The tiger had stopped eating, taking medication and it had become painful for it to move around in the last few days before his life was ended due to the cat's prolonged struggle with arthritis, Sandlin said.
"We were hoping he would rebound, but he didn't," Sandlin said Tuesday morning. "He was an old man. You wish they could live forever, but of course, I wouldn't want him to suffer."
Tony, the tiger housed for 17 years as a roadside attraction at the Tiger Truck Stop in the …
In a news release announcing Tony's death Monday, a spokesman for the truck stop said Tony had lived at the Iberville Parish business since January 2001, when he was just 6 months old.
A veterinarian with the LSU School of Veterinary Medicine said previously Tony was old for tiger, which typically lives 14 to 18 years in captivity.
Sandlin said local residents, friends and family members gathered outside Tony's cage on Monday to hold hands, pray and memorialize him with photos and candles.

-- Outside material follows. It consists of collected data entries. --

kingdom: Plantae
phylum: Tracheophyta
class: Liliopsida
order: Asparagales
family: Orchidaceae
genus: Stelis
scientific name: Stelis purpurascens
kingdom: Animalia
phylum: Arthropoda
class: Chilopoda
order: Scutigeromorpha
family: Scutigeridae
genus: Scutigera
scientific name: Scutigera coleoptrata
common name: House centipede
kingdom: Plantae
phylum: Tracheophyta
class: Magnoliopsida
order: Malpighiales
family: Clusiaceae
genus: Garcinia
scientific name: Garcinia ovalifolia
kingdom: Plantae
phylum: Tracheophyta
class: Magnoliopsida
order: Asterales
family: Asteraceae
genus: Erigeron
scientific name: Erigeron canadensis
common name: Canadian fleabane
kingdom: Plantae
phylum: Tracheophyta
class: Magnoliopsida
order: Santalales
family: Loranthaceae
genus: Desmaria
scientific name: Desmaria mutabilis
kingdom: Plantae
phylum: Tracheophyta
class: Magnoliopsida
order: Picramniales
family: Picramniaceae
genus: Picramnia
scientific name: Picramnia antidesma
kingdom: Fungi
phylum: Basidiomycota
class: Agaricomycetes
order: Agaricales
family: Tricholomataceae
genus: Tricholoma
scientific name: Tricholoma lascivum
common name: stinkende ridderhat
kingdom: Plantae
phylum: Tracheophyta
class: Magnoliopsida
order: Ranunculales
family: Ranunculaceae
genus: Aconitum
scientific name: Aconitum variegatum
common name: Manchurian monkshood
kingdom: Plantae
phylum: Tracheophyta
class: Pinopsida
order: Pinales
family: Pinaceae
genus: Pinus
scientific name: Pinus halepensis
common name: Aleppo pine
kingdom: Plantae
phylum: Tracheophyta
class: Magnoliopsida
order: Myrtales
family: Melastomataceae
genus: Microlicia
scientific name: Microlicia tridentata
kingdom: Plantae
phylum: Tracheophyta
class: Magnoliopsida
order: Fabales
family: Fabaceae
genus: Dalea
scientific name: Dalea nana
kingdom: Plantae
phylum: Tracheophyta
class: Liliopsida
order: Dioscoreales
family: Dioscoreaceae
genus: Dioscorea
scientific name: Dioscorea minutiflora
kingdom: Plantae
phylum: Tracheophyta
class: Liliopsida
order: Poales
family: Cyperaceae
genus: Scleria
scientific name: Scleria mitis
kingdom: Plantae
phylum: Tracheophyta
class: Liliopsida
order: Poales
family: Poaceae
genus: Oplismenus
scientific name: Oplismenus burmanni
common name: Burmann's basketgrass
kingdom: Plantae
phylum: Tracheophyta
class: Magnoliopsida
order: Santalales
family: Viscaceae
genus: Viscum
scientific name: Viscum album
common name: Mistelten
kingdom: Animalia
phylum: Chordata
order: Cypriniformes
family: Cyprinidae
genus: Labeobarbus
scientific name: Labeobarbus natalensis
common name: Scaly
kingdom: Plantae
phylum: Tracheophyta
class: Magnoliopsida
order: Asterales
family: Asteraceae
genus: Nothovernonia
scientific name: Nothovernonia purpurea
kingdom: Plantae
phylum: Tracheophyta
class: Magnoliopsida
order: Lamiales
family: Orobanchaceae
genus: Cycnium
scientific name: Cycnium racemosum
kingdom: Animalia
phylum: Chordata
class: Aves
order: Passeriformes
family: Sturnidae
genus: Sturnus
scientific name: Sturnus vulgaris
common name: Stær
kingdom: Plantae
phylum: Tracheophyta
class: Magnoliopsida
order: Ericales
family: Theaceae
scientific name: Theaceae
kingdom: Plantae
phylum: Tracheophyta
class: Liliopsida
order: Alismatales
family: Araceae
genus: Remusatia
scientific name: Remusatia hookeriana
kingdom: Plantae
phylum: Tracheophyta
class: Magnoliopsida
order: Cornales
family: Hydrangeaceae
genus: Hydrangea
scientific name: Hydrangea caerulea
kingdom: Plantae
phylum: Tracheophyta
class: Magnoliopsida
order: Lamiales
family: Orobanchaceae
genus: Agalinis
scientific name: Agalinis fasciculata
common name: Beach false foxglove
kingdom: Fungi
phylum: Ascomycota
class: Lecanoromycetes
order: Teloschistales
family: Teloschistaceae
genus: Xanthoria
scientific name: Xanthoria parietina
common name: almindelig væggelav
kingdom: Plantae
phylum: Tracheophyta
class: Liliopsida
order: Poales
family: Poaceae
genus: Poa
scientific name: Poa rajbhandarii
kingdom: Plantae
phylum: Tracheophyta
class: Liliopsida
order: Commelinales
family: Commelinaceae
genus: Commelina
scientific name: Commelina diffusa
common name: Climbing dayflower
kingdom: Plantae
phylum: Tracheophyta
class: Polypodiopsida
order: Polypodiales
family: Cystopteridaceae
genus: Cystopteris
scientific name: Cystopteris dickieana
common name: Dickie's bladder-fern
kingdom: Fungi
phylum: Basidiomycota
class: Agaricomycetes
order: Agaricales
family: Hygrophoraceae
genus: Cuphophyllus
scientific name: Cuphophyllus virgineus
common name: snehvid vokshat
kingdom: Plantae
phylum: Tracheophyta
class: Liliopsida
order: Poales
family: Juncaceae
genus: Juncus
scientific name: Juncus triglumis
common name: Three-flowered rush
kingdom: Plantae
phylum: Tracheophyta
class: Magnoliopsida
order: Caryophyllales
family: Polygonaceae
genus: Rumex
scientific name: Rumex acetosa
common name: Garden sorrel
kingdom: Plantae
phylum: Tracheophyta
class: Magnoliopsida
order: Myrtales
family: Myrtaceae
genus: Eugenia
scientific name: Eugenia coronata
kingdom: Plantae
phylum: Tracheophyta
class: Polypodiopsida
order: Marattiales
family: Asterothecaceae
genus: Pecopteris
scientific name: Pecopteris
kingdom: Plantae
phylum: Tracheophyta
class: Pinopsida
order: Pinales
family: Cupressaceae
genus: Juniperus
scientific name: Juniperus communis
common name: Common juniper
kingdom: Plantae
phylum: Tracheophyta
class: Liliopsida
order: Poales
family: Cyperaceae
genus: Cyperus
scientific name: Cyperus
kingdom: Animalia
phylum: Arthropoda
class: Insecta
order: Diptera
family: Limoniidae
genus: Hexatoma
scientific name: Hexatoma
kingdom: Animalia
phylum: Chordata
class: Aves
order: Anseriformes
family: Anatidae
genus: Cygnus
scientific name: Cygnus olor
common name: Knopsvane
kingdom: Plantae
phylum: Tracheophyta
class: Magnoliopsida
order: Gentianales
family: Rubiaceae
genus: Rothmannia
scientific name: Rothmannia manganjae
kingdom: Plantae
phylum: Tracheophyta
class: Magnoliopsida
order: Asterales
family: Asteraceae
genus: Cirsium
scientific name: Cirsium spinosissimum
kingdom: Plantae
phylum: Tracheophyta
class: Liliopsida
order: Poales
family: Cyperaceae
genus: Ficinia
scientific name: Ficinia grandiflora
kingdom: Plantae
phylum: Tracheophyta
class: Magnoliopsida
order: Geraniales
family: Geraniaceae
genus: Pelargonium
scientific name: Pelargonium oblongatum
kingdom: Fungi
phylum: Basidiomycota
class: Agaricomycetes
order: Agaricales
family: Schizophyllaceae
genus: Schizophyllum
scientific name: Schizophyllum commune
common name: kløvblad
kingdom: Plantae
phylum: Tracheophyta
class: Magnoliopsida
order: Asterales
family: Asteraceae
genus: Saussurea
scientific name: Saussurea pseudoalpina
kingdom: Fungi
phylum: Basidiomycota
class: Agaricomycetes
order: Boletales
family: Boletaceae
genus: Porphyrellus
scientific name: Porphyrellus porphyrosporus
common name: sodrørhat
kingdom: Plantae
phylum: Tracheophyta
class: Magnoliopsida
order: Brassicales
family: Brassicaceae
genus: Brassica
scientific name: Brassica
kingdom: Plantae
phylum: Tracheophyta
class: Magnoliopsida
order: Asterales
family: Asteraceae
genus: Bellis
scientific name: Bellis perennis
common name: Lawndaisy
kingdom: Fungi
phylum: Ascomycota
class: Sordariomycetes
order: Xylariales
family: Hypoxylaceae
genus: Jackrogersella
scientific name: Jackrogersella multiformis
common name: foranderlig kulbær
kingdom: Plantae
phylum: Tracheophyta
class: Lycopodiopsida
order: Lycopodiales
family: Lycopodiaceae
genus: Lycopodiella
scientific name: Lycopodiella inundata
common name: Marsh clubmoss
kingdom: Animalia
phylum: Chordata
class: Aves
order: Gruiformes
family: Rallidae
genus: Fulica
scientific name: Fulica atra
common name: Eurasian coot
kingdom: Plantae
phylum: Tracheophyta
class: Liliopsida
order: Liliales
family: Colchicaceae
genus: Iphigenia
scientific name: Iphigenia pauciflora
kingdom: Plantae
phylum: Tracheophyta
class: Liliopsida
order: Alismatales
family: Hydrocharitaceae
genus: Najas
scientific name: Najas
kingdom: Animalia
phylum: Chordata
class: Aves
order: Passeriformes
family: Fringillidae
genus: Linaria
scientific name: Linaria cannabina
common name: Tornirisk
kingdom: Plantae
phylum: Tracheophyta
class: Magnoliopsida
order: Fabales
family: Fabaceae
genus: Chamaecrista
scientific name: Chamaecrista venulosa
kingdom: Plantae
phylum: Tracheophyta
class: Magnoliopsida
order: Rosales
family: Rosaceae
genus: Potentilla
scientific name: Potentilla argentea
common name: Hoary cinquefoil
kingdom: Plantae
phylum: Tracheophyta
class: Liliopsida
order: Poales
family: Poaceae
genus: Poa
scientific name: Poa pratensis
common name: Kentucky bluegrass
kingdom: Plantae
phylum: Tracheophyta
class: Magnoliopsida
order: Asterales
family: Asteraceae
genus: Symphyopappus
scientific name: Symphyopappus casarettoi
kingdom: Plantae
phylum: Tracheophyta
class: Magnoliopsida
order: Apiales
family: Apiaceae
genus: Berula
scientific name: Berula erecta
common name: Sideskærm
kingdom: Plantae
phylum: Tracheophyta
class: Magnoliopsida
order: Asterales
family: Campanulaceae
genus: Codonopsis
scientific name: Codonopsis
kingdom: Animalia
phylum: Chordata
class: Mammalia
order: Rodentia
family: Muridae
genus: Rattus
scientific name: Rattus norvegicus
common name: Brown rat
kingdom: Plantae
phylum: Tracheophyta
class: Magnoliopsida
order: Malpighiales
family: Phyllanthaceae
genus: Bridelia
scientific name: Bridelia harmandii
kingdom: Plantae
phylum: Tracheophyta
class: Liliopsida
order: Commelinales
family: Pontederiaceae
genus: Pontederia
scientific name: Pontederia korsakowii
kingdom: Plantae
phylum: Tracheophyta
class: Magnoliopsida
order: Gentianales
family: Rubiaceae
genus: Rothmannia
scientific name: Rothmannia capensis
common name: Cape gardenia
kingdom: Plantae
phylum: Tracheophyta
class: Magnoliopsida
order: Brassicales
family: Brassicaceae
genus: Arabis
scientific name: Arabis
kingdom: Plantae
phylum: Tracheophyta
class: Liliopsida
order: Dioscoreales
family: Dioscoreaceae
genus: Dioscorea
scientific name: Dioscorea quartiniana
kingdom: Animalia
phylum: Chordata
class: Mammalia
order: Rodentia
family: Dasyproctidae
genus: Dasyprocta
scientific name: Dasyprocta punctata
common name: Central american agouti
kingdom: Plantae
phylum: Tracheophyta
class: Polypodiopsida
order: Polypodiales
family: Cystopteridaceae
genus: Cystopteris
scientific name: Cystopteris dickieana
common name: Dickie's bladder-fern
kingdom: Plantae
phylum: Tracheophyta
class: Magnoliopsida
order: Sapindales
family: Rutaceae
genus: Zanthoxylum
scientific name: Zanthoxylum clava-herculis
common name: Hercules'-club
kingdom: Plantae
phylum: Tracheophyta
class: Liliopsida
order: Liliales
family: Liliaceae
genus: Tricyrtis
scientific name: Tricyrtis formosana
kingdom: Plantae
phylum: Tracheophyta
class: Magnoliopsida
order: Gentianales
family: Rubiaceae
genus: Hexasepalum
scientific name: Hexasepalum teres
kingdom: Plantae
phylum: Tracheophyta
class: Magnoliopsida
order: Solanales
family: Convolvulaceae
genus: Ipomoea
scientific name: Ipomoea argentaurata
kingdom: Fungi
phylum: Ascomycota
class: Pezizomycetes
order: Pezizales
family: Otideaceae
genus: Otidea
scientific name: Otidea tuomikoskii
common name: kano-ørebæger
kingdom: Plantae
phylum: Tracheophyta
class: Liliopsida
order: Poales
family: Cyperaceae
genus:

"We just thanked Tony for the 17 years he has been a blessing to us," Sandlin said.
Sandlin said that's why he feels it's important to immortalize the animal by stuffing him and having him mounted next to Selene, another Bengal tiger Sandlin owned and was Tony's mate. She died at 3 1/2 years of age from pancreatic cancer, Sandlin said.
Selene's remains had been mounted in the truck stop restaurant ever since.
"We might build a monument for him, too," he said. "We're hoping to do an expansion and there may be room for a tiger museum or something."
Tony's presence at the truck stop has been a controversial topic for the past decade involving numerous court cases and protests by animal rights groups attempting to have him removed from the business because they felt he wasn't receiving adequate care.
At the forefront of the fight was the ALDF, a California-based advocacy group that was fighting to free Tony for the past six years.
"The vets we talked to say a truck stop is no place for a tiger," Liebman said. "The kinds of chemicals and fumes he was exposed to could have compromised his longevity."
A 2006 state law now bans anyone other than colleges, sanctuaries, zoos, wildlife research centers and scientific organizations from possessing big exotic cats.
But because Tony was living at the truck stop several years before the ban went into effect, Senate Bill 250 of the 2014 legislative session, which became Act 697 when Gov. Bobby Jindal signed it into law, allowed Sandlin to keep only Tony.
Sandlin then sued the state for discrimination, saying he wants the option of buying a successor to Tony when he passes.
"I still have a lawsuit pending against the state for discrimination," he said Tuesday. "I'm probably going to file an emergency writ to asking the court to allow me to bring in another cat until the court makes a ruling."
Liebman says the ALDF will do everything to make sure that never happens.
"He will never have another tiger there as long as we have anything to say about it," he said. "And if he tries, we'll see him in court."